O humorista Antonio Tabet, do Porta dos Fundos, cunhou, dias atrás, a frase definidora do nosso começo de século:
“Saímos da era do ‘todos são inocentes até que se prove o contrário’, passamos pelo momento ‘todos são culpados até que se prove o contrário’ e, finalmente, chegamos ao tempo do ‘quem eu gosto é inocente e quem eu não gosto é culpado, mesmo que se prove o contrário’”.
Trata-se de uma realidade bem brasileira, mas não é exclusividade nossa. Há outros pedaços do mundo que estão assim. Os Estados Unidos, inclusive.
Tome o exemplo mais divertido: os terraplanistas. Você não conseguirá convencer um terraplanista de que o mundo é redondo. Não adianta vir com dados e argumentos, ele também terá seus dados e argumentos. Qualquer um, se tiver disposição, pode jogar uma discussão para o infinito e além, se a intenção for vencer o debate em vez de descobrir a verdade.
Vencer debates é fácil. Você não precisa nem sequer analisar o argumento apresentado. Basta puxar o assunto para um lado ou para outro, desviar, fazer um contorno, dar sempre a última palavra. Ou ironizar. Ou desclassificar o “oponente”. Mas isso é cansativo. E vazio. Porque não existe campeonato de ideias. Você não tem de “derrotar” uma pessoa quando ela pensa diferente, a não ser que os dois sejam candidatos ao mesmo cargo. O ideal, quando você conversa com outros seres humanos, é que a interação gere luz. “Fiat lux!”, como está escrito no gênesis do Gênesis. Aí você vê as coisas sob outra perspectiva e diz: “Eis uma verdade que eu não tinha enxergado!”. E fica feliz porque aprendeu.
Quando alguém lhe mostra algo que você ainda não tinha visto, você é que cresceu; o outro ficou do mesmo tamanho.
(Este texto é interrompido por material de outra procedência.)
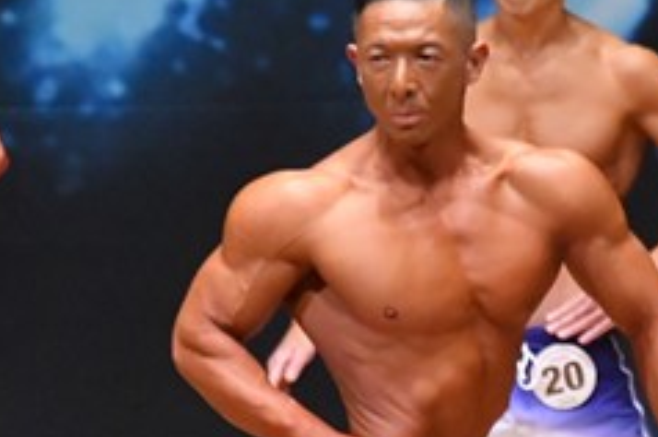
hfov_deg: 2.2
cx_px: 576
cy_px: 595
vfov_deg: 1.5
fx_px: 16939
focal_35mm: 928
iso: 8000
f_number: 5.6
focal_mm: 190
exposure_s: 1/400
Se você entende que o outro tem razão e muda o seu pensamento, você ganhou com o debate.
Mas, para que isso seja possível, para que você e a sociedade melhorem, é preciso boa vontade. Aí está uma qualidade pouco valorizada, mas ela é indispensável. Tem a ver com tolerância. Com sensatez.
Lembre-se: sua mente tem de ser exercitada tanto quanto seus glúteos e suas panturrilhas. Os três, mente, glúteos e panturrilhas, são importantes.
Para me ajudar, vou pegar emprestado o trecho de um livro de Kant. Esse metódico e levemente neurótico professor alemão foi um dos maiores filósofos da História, mas seu texto é pesado. Outros pensadores, como Schopenhauer e Freud, escreviam com mais graça. Por isso, vou colher de Kant um único parágrafo, o primeiro de Fundamentação da Metafísica dos Costumes, para mostrar como é importante esse predicado do qual falo. Vale também para você treinar a sua capacidade de interpretação de texto. Lembre-se: sua mente tem de ser exercitada tanto quanto seus glúteos e suas panturrilhas. Os três, mente, glúteos e panturrilhas, são importantes. Um parágrafo só. Se você não entender, leia de novo. Vamos lá:
“Neste mundo, e até também fora dele, nada é possível pensar que possa ser considerado como bom sem limitação a não ser uma só coisa: uma boa vontade. Discernimento, argúcia de espírito, capacidade de julgar e como quer que possam chamar-se os demais talentos do espírito, ou ainda coragem, decisão, constância de propósito, como qualidades do temperamento, são sem dúvida a muitos respeitos coisas boas e desejáveis, mas também podem tornar-se extremamente más e prejudiciais se a vontade, que haja de fazer uso destes dons naturais e cuja constituição particular por isso se chama caráter, não for boa. O mesmo acontece com os dons da fortuna. Poder, riqueza, honra, mesmo a saúde, e todo o bem-estar e contentamento com a sua sorte, sob o nome de felicidade, dão ânimo que muitas vezes por isso mesmo desanda em soberba, se não existir também a boa vontade que corrija a sua influência sobre a alma e juntamente todo o princípio de agir e lhe dê utilidade geral, isto sem mencionar o fato de que um espectador razoável e imparcial em face da prosperidade ininterrupta duma pessoa a quem não adorna nenhum traço duma pura e boa vontade nunca poderá sentir satisfação, e assim a boa vontade parece constituir a condição indispensável do próprio fato de sermos dignos da felicidade”.